This was widely expected, given the fine interim results Rahway earlier posted, in KEYNOTE-671.
Now we have a likely approval date, from FDA -- October 16, 2023. Again, the pembrolizumab freight train just keeps rolling on -- out, into the night. . . seemingly. . . forever. Here's the news:
. . .Merck announced today that its anti-PD-1 therapy Keytruda reached the dual primary endpoint of overall survival (OS) in a Phase 3 trial designed to test it as a neoadjuvant and adjuvant option for resectable non-small cell lung cancer (NSCLC).
In a previous interim analysis, the trial known as KEYNOTE-671 of 786 patients with resectable stage II, IIIA or IIIB (T3-4N2) NSCLC met the other dual primary endpoint of event-free survival (EFS) and key secondary endpoints.
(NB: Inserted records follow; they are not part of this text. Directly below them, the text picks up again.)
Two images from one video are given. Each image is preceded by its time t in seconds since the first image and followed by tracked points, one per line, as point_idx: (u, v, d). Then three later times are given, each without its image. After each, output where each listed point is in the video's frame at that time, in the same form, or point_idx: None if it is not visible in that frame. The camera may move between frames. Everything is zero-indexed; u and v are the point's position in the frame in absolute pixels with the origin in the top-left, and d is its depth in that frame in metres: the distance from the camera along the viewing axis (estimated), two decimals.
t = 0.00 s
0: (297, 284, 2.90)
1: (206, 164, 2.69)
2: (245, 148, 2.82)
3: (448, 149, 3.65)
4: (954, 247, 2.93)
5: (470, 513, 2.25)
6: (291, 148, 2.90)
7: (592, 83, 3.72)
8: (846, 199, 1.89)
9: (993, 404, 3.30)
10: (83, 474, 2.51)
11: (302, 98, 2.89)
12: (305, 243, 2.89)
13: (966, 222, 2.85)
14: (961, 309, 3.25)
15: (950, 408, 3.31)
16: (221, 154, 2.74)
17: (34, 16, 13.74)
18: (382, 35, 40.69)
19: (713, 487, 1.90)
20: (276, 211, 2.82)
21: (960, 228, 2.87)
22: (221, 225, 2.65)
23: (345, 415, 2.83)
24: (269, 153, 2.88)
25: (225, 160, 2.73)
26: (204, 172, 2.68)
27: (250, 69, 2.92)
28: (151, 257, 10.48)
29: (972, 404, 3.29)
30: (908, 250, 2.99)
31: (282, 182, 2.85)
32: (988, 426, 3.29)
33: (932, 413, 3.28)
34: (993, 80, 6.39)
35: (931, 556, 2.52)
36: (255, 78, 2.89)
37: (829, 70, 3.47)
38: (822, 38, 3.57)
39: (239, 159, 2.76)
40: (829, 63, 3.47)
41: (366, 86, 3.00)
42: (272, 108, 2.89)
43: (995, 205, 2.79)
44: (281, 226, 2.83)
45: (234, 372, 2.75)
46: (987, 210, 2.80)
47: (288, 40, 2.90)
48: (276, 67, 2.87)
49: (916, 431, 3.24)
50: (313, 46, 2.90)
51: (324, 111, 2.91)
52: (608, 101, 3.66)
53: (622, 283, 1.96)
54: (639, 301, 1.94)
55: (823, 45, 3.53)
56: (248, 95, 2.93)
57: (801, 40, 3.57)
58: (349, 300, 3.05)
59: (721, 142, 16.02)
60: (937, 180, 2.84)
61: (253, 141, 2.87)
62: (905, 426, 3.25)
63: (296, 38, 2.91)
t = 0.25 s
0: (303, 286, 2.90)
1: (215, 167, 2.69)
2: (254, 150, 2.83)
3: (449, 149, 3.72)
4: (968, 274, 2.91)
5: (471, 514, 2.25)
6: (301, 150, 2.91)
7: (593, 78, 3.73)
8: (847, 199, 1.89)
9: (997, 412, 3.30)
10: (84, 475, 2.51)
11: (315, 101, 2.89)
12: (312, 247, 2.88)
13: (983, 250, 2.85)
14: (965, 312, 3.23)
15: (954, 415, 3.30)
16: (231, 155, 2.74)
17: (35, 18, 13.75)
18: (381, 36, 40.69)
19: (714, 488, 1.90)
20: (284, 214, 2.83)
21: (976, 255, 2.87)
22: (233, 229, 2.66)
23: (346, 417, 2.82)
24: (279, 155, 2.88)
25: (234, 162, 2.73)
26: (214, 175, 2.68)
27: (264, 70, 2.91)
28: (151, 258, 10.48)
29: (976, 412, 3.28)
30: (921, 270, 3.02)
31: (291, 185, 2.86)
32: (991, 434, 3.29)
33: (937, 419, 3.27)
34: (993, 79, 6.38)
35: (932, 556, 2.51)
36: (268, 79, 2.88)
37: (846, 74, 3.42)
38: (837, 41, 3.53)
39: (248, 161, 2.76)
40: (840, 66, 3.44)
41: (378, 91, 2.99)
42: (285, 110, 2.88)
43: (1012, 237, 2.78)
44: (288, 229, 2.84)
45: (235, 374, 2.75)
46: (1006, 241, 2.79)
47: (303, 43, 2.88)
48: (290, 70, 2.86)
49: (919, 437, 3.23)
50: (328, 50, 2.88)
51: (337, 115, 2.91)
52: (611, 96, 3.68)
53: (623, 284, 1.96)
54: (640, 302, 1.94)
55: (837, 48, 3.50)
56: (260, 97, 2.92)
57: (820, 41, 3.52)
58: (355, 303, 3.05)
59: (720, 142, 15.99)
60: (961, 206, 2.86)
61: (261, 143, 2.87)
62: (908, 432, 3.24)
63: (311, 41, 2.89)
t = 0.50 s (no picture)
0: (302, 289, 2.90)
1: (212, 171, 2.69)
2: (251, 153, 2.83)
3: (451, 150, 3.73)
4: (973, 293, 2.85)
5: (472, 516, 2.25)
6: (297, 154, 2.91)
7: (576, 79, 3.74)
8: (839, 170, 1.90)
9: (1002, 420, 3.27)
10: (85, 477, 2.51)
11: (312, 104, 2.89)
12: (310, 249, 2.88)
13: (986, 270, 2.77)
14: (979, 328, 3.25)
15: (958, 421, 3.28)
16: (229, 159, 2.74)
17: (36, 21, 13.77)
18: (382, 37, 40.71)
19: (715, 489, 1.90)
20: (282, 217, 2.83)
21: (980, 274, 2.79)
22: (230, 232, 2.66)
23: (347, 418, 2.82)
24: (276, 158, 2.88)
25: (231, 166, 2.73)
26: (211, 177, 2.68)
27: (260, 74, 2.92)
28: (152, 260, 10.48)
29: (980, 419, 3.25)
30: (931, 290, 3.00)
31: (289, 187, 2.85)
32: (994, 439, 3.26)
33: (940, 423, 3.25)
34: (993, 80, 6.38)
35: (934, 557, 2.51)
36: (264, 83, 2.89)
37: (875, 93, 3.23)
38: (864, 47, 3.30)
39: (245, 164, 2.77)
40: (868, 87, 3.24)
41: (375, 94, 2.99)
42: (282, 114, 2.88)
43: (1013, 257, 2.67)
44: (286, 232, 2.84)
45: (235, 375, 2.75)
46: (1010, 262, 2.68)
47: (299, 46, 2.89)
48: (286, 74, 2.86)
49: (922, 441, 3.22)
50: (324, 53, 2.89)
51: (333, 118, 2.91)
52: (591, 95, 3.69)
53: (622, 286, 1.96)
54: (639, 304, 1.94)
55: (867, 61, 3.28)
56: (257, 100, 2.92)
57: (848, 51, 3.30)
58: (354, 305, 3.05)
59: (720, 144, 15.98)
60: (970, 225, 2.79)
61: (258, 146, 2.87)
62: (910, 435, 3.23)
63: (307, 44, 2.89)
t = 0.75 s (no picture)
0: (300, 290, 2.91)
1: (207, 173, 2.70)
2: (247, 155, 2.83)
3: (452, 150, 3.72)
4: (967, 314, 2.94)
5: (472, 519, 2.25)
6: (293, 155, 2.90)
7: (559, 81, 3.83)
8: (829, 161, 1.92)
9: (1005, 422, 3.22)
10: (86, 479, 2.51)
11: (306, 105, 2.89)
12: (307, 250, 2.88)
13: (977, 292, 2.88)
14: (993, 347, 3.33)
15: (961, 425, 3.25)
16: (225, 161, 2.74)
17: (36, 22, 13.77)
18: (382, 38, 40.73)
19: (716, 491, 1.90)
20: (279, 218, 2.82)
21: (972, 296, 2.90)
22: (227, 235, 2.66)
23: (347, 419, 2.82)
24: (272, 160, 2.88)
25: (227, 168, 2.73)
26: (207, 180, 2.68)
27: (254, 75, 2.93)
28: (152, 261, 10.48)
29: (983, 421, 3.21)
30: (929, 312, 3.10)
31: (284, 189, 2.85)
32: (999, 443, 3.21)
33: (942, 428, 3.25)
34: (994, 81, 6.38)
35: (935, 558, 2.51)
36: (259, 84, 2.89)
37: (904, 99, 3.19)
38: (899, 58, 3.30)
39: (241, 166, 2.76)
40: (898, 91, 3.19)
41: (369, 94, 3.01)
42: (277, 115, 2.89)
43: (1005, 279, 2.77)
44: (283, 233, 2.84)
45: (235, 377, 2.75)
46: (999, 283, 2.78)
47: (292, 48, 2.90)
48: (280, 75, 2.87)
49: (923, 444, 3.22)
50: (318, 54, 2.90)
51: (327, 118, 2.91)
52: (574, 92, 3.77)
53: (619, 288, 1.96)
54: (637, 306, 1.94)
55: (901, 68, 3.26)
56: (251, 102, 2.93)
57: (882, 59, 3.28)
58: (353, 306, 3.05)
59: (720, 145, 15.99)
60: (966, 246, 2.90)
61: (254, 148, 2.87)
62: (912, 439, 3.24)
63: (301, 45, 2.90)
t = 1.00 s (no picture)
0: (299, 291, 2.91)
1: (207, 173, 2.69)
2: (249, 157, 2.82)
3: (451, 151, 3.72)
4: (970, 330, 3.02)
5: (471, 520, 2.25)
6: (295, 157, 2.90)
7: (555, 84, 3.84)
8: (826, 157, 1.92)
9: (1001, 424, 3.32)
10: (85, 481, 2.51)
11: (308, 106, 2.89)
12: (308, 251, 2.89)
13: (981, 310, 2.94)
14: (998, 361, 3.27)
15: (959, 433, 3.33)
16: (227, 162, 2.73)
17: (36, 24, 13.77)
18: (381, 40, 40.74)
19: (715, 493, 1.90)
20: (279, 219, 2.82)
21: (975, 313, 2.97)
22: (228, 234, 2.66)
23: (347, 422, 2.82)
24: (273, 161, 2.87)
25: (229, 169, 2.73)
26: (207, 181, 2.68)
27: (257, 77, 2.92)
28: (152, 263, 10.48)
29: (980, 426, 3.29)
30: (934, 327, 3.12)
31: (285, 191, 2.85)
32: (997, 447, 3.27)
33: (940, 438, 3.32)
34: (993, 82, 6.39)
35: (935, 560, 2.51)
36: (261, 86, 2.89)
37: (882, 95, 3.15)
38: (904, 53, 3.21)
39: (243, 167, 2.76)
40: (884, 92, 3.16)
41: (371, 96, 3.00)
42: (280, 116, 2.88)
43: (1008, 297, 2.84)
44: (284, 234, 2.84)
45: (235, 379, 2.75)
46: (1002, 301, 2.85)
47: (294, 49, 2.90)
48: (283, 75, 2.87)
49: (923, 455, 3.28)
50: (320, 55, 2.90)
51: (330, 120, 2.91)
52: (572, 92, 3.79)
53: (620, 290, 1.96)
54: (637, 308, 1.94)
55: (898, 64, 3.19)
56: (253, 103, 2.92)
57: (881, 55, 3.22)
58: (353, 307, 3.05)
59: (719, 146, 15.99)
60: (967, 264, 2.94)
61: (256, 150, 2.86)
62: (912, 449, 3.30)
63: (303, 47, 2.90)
KEYNOTE-671 “represents the first Phase 3 study to show a statistically significant overall survival benefit for these patients with stage II, IIIA, or IIIB (T3-4N2) non-small cell lung cancer,” Dr. Marjorie Green, MRK’s head of late-stage oncology, said.
According to the company, Keytruda plus chemotherapy before surgery (neoadjuvant) and as a single agent after surgery (adjuvant) indicated a statistically significant and clinically meaningful improvement in OS against the comparator. . . .
Now you know. BTW, the Lehman Trilogy is very inventive theater, well told -- and a fascinating capitalists' history of pre-Civil War Alabama, and King-Cotton -- it treated fairly both slavery and post that, the crash of 1929.
But these clever, funny lil' men lost their way in telling the tale -- after about 1960.
It seemed to me (having lived experience with the firm, and having done deals of scale -- during the early 2000s) that the Lehman heirs likely paid for a puff piece of mythology (in the form of a Broadway show), certainly by the time 2007-08 rolls around.
The first century is a tenderly told story of penniless Jewish immigrants, making good in the New World -- but just as plainly, it all but ignores how a final century of just forever focusing on "higher interest rate" returns, to the exclusion of all else. . . was the rot -- that crept into the core of Lehman Shearson American Express -- and finally. . . just Lehman Bros.
As is often true, history is determined by the one holding the pen -- at the end. And to my eye, this looks like an attempt to re-write history -- in the form of theater. Ah, well.